Librettist John O’Brien hat Shakespeares fünfaktige Komödie auf drei Akte gekürzt und mit einem Epilog versehen. Der andauernde Szenenwechsel zwischen dem umtriebigen Venedig und dem lauschigen Landsitz Belmont findet in der Oper nur zwischen den Akten statt. Der Jude Shylock, der dem Kaufmann Antonio Geld leiht und im Falle einer möglichen Insolvenz ein Pfund seines Fleisches verlangt, wird in der Oper zur Hauptfigur. Adrian Eröd verleiht diesem Ausgegrenzten eine vielschichtige Charakterisierung. Sein flexibler, tragfähiger Bariton kann dabei enorme Wucht entfalten, wenn er seine zum Christentum konvertierte Tochter Jessica (glockenhell: Kathryn Lewek) verurteilt oder im Prozess Rache fordert. Antonio ist da ein eher schwacher Gegenspieler, was auch an dem feinen, aber zu dünnen Countertenor von Christopher Ainslie liegt.
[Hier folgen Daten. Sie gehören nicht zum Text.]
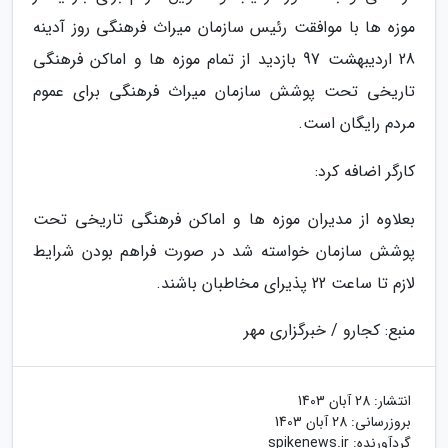
موزه ها با موافقت رئیس سازمان میراث فرهنگی روز آدینه
28 اردیبهشت 97 بازدید از تمام موزه ها و اماکن فرهنگی
تاریخی تحت پوشش سازمان میراث فرهنگی برای عموم
مردم رایگان است.
کارگر اضافه کرد:
بعلاوه از مدیران موزه ها و اماکن فرهنگی تاریخی تحت
پوشش سازمان خواسته شد در صورت فراهم بودن شرایط
لازم تا ساعت 22 پذیرای مخاطبان باشند.
منبع: کجارو / خبرگزاری مهر
انتشار:
28 آبان 1403
بروزرسانی:
28 آبان 1403
گردآورنده:
spikenews.ir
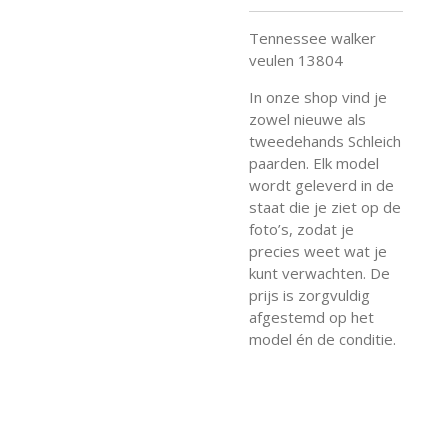
Tennessee walker
veulen 13804
In onze shop vind je
zowel nieuwe als
tweedehands Schleich
paarden. Elk model
wordt geleverd in de
staat die je ziet op de
foto’s, zodat je
precies weet wat je
kunt verwachten. De
prijs is zorgvuldig
afgestemd op het
model én de conditie.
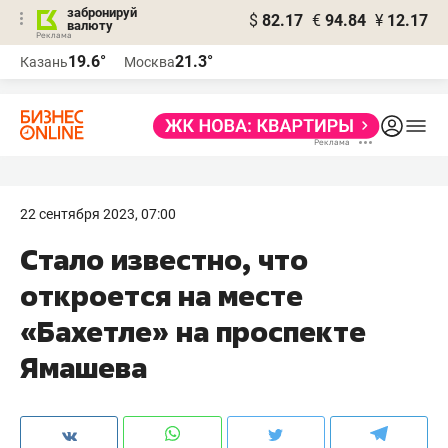
забронируй
$
82.17
€
94.84
¥
12.17
валюту
19.6°
21.3°
Казань
Москва
22 сентября 2023, 07:00
Стало известно, что
откроется на месте
«Бахетле» на проспекте
Ямашева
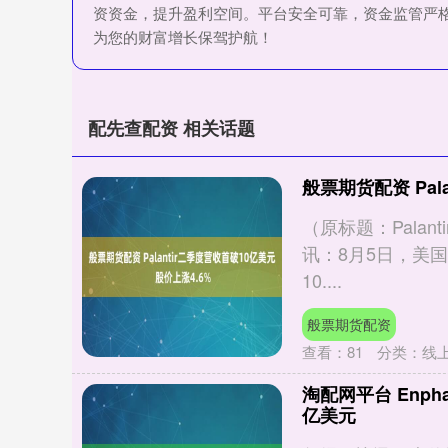
资资金，提升盈利空间。平台安全可靠，资金监管严
为您的财富增长保驾护航！
配先查配资 相关话题
般票期货配资 Pal
（原标题：Palan
讯：8月5日，美国
10....
般票期货配资
查看：
81
分类：
线
淘配网平台 Enpha
亿美元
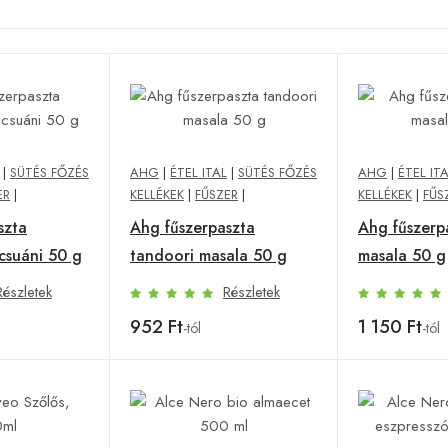
|
SÜTÉS FŐZÉS
AHG
|
ÉTEL ITAL
|
SÜTÉS FŐZÉS
AHG
|
ÉTEL IT
ER
|
KELLÉKEK
|
FŰSZER
|
KELLÉKEK
|
FŰS
szta
Ahg fűszerpaszta
Ahg fűszerpa
ecsuáni 50 g
tandoori masala 50 g
masala 50 g
Részletek
Részletek
952 Ft
1 150 Ft
-tól
-tól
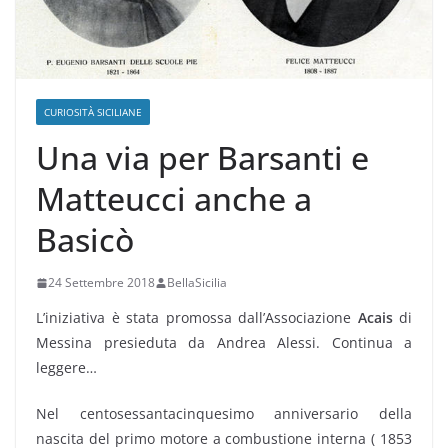
CURIOSITÀ SICILIANE
Una via per Barsanti e
Matteucci anche a
Basicò
24 Settembre 2018
BellaSicilia
L’iniziativa è stata promossa dall’Associazione
Acais
di
Messina presieduta da Andrea Alessi. Continua a
leggere…
Nel centosessantacinquesimo anniversario della
nascita del primo motore a combustione interna ( 1853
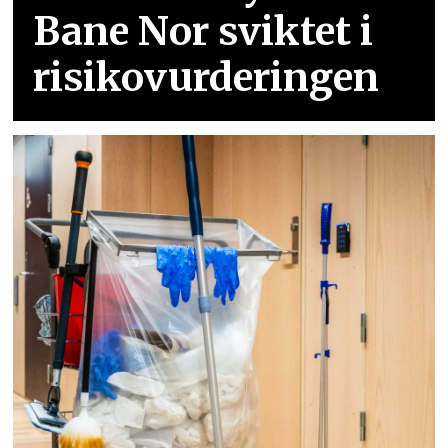
Bane Nor sviktet i
risikovurderingen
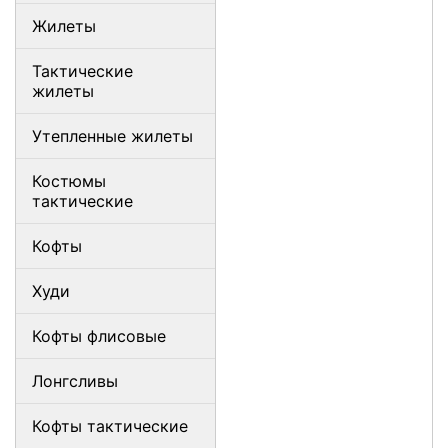
Жилеты
Тактические
жилеты
Утепленные жилеты
Костюмы
тактические
Кофты
Худи
Кофты флисовые
Лонгсливы
Кофты тактические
Ashley Martin-Davis hat in Keith Warners stimmiger Inszenierung für den ersten Venedigakt drei silbern glänzende Schließfachwände auf die Bühne gestellt, die sich als mobile Elemente durch den ganzen Abend ziehen und auf der Rückseite auch mal Shylocks Wohnhaus darstellen können. Tchaikowsky Musik verleiht mit ihrer Motorik und Polyphonie dem geschäftigen Treiben des Wirtschaftszentrums einen passenden Klang, dreht sich aber auf Dauer auch ein wenig im Kreis und kann in ihrer spröden Polytonalität ermüden. Mit dem von Antonio geborgten Geld wirbt Bassiano (mit strahlendem, nur in der Höhe mattem Tenor: Charles Workman) dann endlich um seine angebetete Portia (stark: Magdalena Anna Hofmann) werben und findet im Irrgarten der Bewerber den richtigen Tresor. Sein Kumpel Gratiano (präsent: David Stout) schnappt sich Portias auch musikalisch attraktive Zofe Nerissa (Verena Gunz). Im dritten Akt gewinnt der dreistündige Abend, der durchaus Längen hat, dann die größte Intensität, weil auch Tchaikowskys Musik bei der Gerichtsverhandlung die größte dramatische Kraft entfaltet. Die Wiener Symphoniker, die die Partitur mit bewundernswerter Genauigkeit zum Klingen bringen, sind hier unter der Leitung von Erik Nielsen handlungstragend, wenn sie die Spannung in flirrenden Liegetönen in den Bläsern hochhalten oder emotionale Ausbrüche im Blech mit Vehemenz härten. Je durchsichtiger Tchaikowsky instrumentiert, desto mehr Reiz entfaltet seine Klangsprache, die bei den Solisten ganz auf die große Linie setzt. Am Ende verliert Shylock den Prozess und stürzt sich ins Grab. Man lebt in Venedig fröhlich weiter, als wäre nichts gewesen. Nur der lange, dunkle Streicherklang am Ende mag die Freude der Protagonisten nicht teilen.